Replies from: RobbBB
comment by Rob Bensinger (RobbBB) · 2021-06-04T00:58:32.697Z · LW(p) · GW(p)

One-off, though Carlier, Clarke, and Schuett have a similar survey coming out in the next week [EA(p) · GW(p)].

comment by rohinmshah · 2021-06-13T21:00:17.078Z · LW(p) · GW(p)

Planned summary for the Alignment Newsletter:

This post reports on the results of a survey sent to about 117 people working on long-term AI risk (of which 44 responded), asking about the magnitude of the risk from AI systems. I’d recommend reading the exact questions asked, since the results could be quite sensitive to the exact wording, and as an added bonus you can see the visualization of the responses. In addition, respondents expressed _a lot_ of uncertainty in their qualitative comments. And of course, there are all sorts of selection effects that make the results hard to interpret.
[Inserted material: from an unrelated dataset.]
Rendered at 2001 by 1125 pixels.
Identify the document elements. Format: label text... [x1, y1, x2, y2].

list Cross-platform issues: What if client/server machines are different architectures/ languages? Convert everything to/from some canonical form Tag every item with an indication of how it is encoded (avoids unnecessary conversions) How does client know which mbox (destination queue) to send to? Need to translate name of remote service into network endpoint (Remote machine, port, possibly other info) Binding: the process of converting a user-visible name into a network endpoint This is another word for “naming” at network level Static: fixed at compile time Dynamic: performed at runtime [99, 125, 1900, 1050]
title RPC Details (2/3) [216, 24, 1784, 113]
Keeping those caveats in mind, the headline numbers are that respondents assigned a median probability of 20% to x-risk caused due to a lack of enough technical research, and 30% to x-risk caused due to a failure of AI systems to do what the people deploying them intended, with huge variation (for example, there are data points at both ~1% and ~99%).

Planned opinion:

I know I already harped on this in the summary, but these numbers are ridiculously non-robust, and involve tons of selection biases. You probably shouldn’t conclude much from them about how much risk from AI there really is. Don’t be the person who links to this survey with the quote “experts predict 30% chance of doom from AI”.

comment by steven0461 · 2021-06-02T00:34:21.311Z · LW(p) · GW(p)

A few of the answers seem really high. I wonder if anyone interpreted the questions as asking for P(loss of value | insufficient alignment research) and P(loss of value | misalignment) despite Note B.

Replies from: rohinmshah
comment by rohinmshah · 2021-06-13T20:59:43.885Z · LW(p) · GW(p)

I know at least one person who works on long-term AI risk who I am confident really does assign this high a probability to the questions as asked. I don't know if this person responded to the survey, but still, I expect that the people who gave those answers really did mean them.